## Exercise 1
In the blog post about Facebook and MySpace, why did the writer begin using a maiden name on Facebook, and what followed? Answer in one to three sentences.
## Exercise 2
Answer these questions from the blog post about Facebook and MySpace:
(a) On which site did the writer's first great love send a friend request?
(b) What reason does the post give for the long-distance relationship?
(c) How many years later was the writer left heartbroken?

## Page excerpt

-=-=-

Monday, September 7, 2009

I've been on both Facebook & MySpace for quite some time. When I first joined, I couldn't understand the appeal. I just didn't see what all the fuss was about. Then one day my best friend called me and told me to check something out on Facebook (a photo of someone from days gone by). While having a peek, I noticed that people where using their maiden names to make it easier for people to find them. I figured this was a good idea and I did the same. That's when it all became clear because before long, I had over a 100 different people on my friend list. It was a mix of people from throughout my life that I had friendships with, knew casually or went to school with (and some that knew me, but I honestly didn't remember them). It was quite the phenomenon - at my fingertips, there were over 100 people from throughout my life that I could see pictures of & catch up with!
There is a downside to this phenomenon though. Actually, there are many downsides. Some I won't discuss, but I will name a few in this post and in posts to follow.
For one, catching up with people may not be quite what you imagine. You can look back on days gone by and have something emerge you never quite expected...
On MySpace, I had the first great love in my life send me a friend request. I was shocked & so pleased to hear from him in this way. Before long he started posting pictures of the days we were together - pictures he said were taken for me while we were in a long distance relationship (he was in the Army) - pictures he wrote me love letters on. Seeing these photos on such a public forum bothered me. After all, they were my photos, but I swept those thoughts from my head thinking I'm happily married now, it was a long time ago - what's the difference now. Soon after, there was a comment on one of those photos from a woman I did not recognize and never heard of before. Her comment read something like this - 'Thanks so much for the memories - you were such a prize on my arm back then.' Ouch!
This was the man I believed was the first real love of my life. This was that man that all other were compared to - the man I kept a special place in my heart for. 20 years later, there I sat heartbroken by the truth of the matter. One little thing on social networking site, changed my whole life story. It went from I story that I thought I knew, to one I only knew the edited version of and that is hard to get used to. My memories are skewed and I'll never know what was real and what wasn't.

-=-=-

## Data section
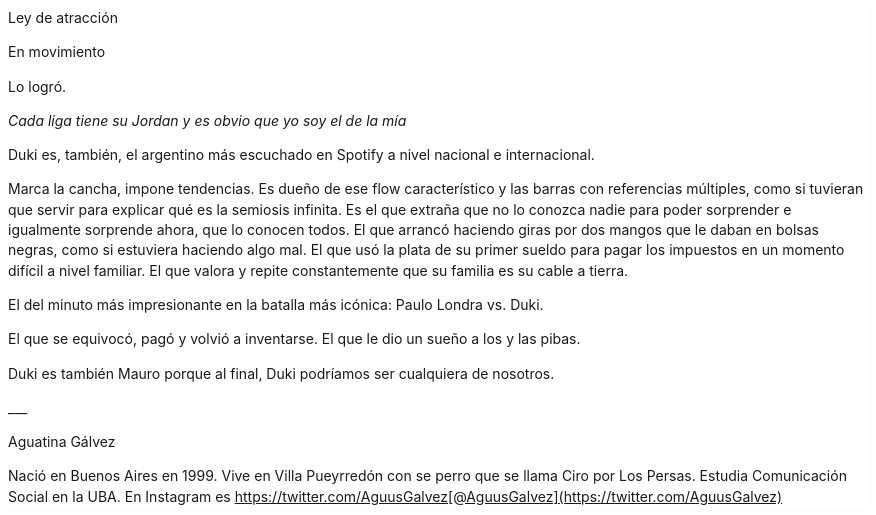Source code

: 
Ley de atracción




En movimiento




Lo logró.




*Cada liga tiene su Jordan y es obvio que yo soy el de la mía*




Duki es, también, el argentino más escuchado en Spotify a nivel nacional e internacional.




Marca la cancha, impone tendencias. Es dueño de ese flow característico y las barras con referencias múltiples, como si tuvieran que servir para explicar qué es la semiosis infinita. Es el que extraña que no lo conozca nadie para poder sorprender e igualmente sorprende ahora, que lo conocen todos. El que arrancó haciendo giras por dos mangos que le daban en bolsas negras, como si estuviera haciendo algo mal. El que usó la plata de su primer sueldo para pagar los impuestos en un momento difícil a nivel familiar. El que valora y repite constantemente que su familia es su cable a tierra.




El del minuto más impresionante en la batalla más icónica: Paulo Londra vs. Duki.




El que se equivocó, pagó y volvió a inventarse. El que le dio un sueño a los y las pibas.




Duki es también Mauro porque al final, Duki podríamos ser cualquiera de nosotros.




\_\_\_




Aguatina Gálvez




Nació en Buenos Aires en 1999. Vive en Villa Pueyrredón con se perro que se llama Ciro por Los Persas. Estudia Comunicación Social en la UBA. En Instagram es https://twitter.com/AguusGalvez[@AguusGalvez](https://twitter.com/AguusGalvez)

-=-=-

## Answer box 1
The writer saw other people using their maiden names so they would be easier to find and decided to do the same. Soon after, the writer's friend list grew to more than 100 people from throughout the writer's life.

## Answer box 2
(a) MySpace.
(b) He was in the Army.
(c) 20 years.